What we found is that if you put cells in a dish under those conditions, you’d find in a cancer, they’d fail. Normal cells cannot divide. They cannot generate the forces required to make themselves spherical, to give themselves space, to separate their genome, the DNA, into two and cut in half. And so they make all kinds of terrible errors which lead to catastrophe, cell death, genome being split between cells in funny ways: all in all, a mess. Cancer cells are messy, but they also have to be able to do this reproducibly. So, we wondered how they do this. Could it be that during the course of their evolution, because, of course, tumours like organisms in the real world evolve, the cancer is changing as it’s growing and cells are learning how to live in the organism. Could it be that they’re adapting to environments like being crowded and learning how to live there through a process-like evolution of mutation and selection.

This is what we thought about cancer, but what we discovered recently is that normal cells which, when physically confined, can’t divide easily, fail.

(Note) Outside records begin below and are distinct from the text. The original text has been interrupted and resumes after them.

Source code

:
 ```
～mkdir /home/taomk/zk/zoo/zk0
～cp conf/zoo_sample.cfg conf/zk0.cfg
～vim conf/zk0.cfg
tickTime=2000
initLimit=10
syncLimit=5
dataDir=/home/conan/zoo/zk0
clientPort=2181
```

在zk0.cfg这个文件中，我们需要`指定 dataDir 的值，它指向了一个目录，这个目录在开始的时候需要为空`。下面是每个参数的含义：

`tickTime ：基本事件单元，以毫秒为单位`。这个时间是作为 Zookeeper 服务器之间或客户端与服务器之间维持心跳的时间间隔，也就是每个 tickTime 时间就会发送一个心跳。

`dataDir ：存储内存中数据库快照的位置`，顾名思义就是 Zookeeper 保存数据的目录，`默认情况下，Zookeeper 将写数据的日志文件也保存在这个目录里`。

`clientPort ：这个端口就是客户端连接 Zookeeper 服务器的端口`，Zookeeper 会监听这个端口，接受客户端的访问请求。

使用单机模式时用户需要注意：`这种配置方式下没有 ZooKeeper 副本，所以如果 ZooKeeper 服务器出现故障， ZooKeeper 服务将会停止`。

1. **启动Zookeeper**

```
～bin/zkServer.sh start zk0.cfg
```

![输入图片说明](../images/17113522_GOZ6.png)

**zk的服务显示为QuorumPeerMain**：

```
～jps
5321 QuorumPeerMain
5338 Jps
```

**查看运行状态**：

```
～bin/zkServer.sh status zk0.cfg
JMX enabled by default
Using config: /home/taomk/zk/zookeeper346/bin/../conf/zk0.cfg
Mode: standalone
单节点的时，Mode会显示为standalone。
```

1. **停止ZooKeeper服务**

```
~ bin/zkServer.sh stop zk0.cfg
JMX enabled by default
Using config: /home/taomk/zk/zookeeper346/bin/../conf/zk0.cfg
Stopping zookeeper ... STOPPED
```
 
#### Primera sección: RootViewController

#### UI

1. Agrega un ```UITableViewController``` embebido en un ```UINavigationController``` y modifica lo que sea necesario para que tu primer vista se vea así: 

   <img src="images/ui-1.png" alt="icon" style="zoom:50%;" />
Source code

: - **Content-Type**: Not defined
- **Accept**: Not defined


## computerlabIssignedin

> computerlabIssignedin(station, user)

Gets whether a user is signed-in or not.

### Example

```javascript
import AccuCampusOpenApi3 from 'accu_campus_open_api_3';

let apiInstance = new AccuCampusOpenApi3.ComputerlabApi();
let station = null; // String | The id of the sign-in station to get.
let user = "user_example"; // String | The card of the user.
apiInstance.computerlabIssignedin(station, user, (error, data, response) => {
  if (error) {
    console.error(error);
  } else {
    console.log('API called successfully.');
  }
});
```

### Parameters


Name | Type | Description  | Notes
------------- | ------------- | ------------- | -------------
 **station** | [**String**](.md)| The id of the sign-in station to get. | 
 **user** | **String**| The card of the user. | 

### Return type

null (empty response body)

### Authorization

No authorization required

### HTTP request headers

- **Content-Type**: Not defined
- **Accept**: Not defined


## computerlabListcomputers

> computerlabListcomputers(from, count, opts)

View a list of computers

We just put in a single gene that causes cancer called Ras; a “famous” gene because, in most human cancers, there’s a single pathway which regulates when cells divide. This pathway goes wrong in cancer because cancer cells don’t listen to the environment when they choose to divide, meaning you get this overgrowth. When we take that pathway, we activate it in a normal cell and just switch it on for a few minutes. What we discovered is that the way those cells change in shape enables them to divide even under crowded conditions. So, the same trigger, the genetic trigger, the mutation that’s causing cancer, is changing the way cells divide.

If you wanted to stop cancer cells from having this special ability to divide anywhere by generating a lot of force to round up and make space to put their DNA in two cells, and make two daughter cells, how would we do that? Well, we would try to find the targets of these cancer-causing genes – oncogenes – and find out how they change the mechanics of a cell. We know the kinds of machines that are involved because we study them all the time. They’re genes that control cell shape because they generate forces and make cells round. 

So, these are precisely machines that enable cells to do this amazing thing of dividing in two, because they’re machines that are assembled from small proteins which form these large filaments, which together form networks which can generate a lot of force to do all the work required for division. But somehow in cancer that’s all changed a little bit. And so if we can find specific targets of those pathways that are in cancer cells but not in normal cells for division, we can then give people drugs that block those pathways and potentially cure them. In fact, in the lab, it’s very easy. If you have a cancer cell dividing under crowded environments, you can add little bits of drugs we already have which make cells a bit softer. They can’t generate the force, and cancer cells will die when they divide.